Voyage en noir et blanc

Maurice CUQUEL

Cuba : les enfants du ring

Ils sont fragiles comme la liberté, fiers comme la révolution.
De leurs poings à peine formés, ils défient les règles de la précarité et s'autorisent le rêve. Pas seulement celui de hisser leur frimousse brune comme un Cohiba entre les douze cordes de la Finca du Wajay, la Mecque des boxeurs cubains, plutôt de gravir à coups de punch et d'upercut un Everest avec un s comme sport et un autre, en capitale cette fois, comme Social...

Etre jeune à Cuba et avoir un but, fusse d'enfiler les gants, c'est déjà voir plus loin que l'embargo, la faim et l'histoire en marche.

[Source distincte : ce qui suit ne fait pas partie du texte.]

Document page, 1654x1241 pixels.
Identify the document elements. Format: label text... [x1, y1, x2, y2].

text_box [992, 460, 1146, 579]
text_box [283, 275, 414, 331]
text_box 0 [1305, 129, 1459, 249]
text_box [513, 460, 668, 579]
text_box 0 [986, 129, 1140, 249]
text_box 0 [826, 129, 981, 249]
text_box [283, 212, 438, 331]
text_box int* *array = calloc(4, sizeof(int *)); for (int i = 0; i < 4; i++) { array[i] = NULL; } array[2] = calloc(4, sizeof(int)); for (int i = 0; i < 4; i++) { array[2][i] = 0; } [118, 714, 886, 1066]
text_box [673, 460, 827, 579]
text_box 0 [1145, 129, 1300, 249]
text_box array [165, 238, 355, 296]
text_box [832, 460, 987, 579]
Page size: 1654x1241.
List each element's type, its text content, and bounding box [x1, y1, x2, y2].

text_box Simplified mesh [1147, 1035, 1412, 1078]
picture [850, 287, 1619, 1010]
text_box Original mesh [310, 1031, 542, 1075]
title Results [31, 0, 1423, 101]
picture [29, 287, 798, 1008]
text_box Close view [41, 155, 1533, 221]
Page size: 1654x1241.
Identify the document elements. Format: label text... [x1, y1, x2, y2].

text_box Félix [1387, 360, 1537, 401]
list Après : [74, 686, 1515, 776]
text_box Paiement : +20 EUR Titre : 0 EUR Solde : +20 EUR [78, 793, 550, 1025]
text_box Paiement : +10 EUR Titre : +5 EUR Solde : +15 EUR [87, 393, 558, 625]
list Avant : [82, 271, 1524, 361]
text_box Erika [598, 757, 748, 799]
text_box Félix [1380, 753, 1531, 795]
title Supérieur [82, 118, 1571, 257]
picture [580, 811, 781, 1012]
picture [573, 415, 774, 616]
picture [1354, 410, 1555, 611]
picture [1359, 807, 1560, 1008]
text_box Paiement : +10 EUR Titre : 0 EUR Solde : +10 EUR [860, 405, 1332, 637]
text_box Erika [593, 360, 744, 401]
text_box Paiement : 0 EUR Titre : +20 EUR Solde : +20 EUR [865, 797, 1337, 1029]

Felix, Alcide et leurs copains, en marchant sur les traces d'Hemingway dont le palmarès compte quelques mâchoires de pêcheurs, ont trouvé leur voie. Ils n'ont pourtant rien de ces monstres du ring, ni muscles à revendre, ni haine dans le regard. Au contraire, leurs membres, fins et aussi longs que le Malecon leur confèrent une fragilité et une pitié qu'ils n'acceptent pas.
Mais la boxe à Cuba, c'est avant tout une école de la vie. Les vertus de l'art pugilistique sont multiples. On les retrouve dans le combat social avec de l'abnégation, du risque, du courage, de la personnalité et un objectif. Dès lors qu'il s'agit d'un trait éducatif, comme à La Havane ou Santiago, elles se doublent d'hygiène de vie, d'une alimentation plus fournie, de respect de l'autre et de confiance en soi...
Maurice Cuquel, en caressant de son objectif ce phénomène cubain, illustre grandeur nature sa portée.
Dans un environnement dont les stygmates du "poids de l'héritage" sont révélateurs d'un état de crise, il apporte noir sur blanc une bouffée d'humble vérité. Celle de jeunes cubains en quête sur le ring d'un idéal qui n'admet pas les moyens.

Soutenez leur regard. Ils ne baisseront pas les yeux, pas plus que leur garde ! Le seul risque de cette exposition est d'en sortir KO debout, touché par un éclair de lucidité.